Kariyer kaygısı ile sınav sınav koşuşturan gençler ve sadece özgürlük savaşı veren gençler… Rengârenk oyuncaklardan hangisini seçsem diye düşünen çocuklar ve oyuncakları boş kovanlar ve taşlar olan mahzun, mahrum, mecbur ama melek yavrular.
Bir gece, rüyamda o şehre gittim…
Masmavi bir denizi vardı
Binalar tek katlı şirin mi şirin…
Köprü altlarından ırmaklar akardı
Çocuklar mutlu, kadınların huzurlu,
Gençlerin gözlerinde ışıltı
Dört yan yemyeşil, günlük güneşlik,
Yemişler sarmış ağaçları
Dedim; burası neresi?
Dünyada böyle yerler de var mı?
Dediler burası Gazze’dir,
Size esaretin, bize cennetin adı…
O sabah uyandım ve yine ağladım. Şımarmış benlikleri, azgın nefisleri düşündüm sonra. Basit meseleleri arşa çıkarıp dert diye ilahi huzura varıp ağladığım anlara yandım. Bu gün ne pişirsem ne büyük bir dert, ondan fecisi bu gün ne giysem, hangi komşu bilir daha çok çeşit bu günlerde bir ona gitsem.
Bir yerde akan kanlar bir yerde tepinmeyi eğlenmek zanneden zavallılar. Asıl zavallı savaşın insanları mı barışın insanları mı? Nasıl hesap verilecek ve savaşın insanları ile aynı cennet nasıl hak edilecek?
Dünyanın herhangi bir köşesinde, öz benliklerine yapılan baskı, işkence ve tecavüz altındaki, sabırla varlık mücadelesi veren onurlu kardeşlerime, tek yapabildiğim kelimeler adamaktı, dualarım ile birlikte.
ESİR KENTLERİN MASUM MAHKÛMLARINDAN MESAJ VAR: SABRET
Ben esir kentimin, yorgun annesiyim. Dallarım kurumuş, yapraklarım sararmış, mevsimlerden sonbaharmış. Gönlümün kuşları, güneşimi çalmış, başka diyarlara göçmüş. Ayaklar altındaki yapraklar, sanki benmişim onlar. Yağmur yağar ıslanırmışım, rüzgâr eser savrulurmuşum…

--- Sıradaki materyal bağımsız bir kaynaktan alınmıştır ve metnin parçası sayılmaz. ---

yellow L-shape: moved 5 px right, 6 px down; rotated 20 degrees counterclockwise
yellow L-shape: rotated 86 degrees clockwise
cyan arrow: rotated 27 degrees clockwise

Üzülme diyor rüzgar ’’sabret sabret’’ sana uzak değil cennet.
CENNET GELİNİ
Ben esir kentimin masum kızıyım.
Çevirdim hayat sayfalarım, daha dün pembeydiler. Birden nasılda büründüler senin rengine. Bahtımın rengi buymuş demek ki. Yok yok pembe değil, ölü düşler pembe olmaz ki.

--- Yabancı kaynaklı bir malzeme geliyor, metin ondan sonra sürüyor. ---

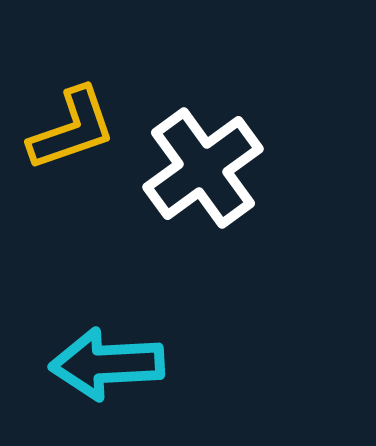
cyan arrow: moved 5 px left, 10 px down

Bahtımın rengi siyah ve hatırladığım tek renk anne karnından. Beni siyahla mı cezalandıracaksın yoksa? Ben alışığım siyaha. Sakla siyahla gerçekleri ve ört günahlarını siyahla. Hem siyah kirde saklar değil mi?
Düşümde bir siyah bulut gördüm. Beni alıp götürdü siyah bir geceye.
Güneş siyah saçlarını tarıyordu öylece. Simsiyah kuşlar semada, sema yapıyordu. Siyah ipek elbiseli çiçeklerle. Sonra siyah bir hücreye kapattılar beni. Siyah bir taburenin üzerinde bir kırık radyo ve fısıltı gibi bir ses. ‘‘Siyah perçemini dökmüş yüzüne’’ Bir türküydü bu, adeta ağıt gibi. Sesini açmak istedim uzandım yetişemedim. Bir siyah el geldi ve susturdu bütün seslerimi. Türkülerimi de çaldılar düşlerimle beraber, siyah bir çukura attılar. Aslında siyah olan sadece bana uzanan insan artığı eller. Bütün gücümü toplayıp siyah bir hançerle, var gücümle vuracağım satılık bedenlerine. Kanları da simsiyah akacak. Ama ellerime hiç bulaşmayacak. Çünkü onlar kirletemez ellerimi, yüreğimi, bedenimi. Firavunlar, Asiyelere dokunabilir mi?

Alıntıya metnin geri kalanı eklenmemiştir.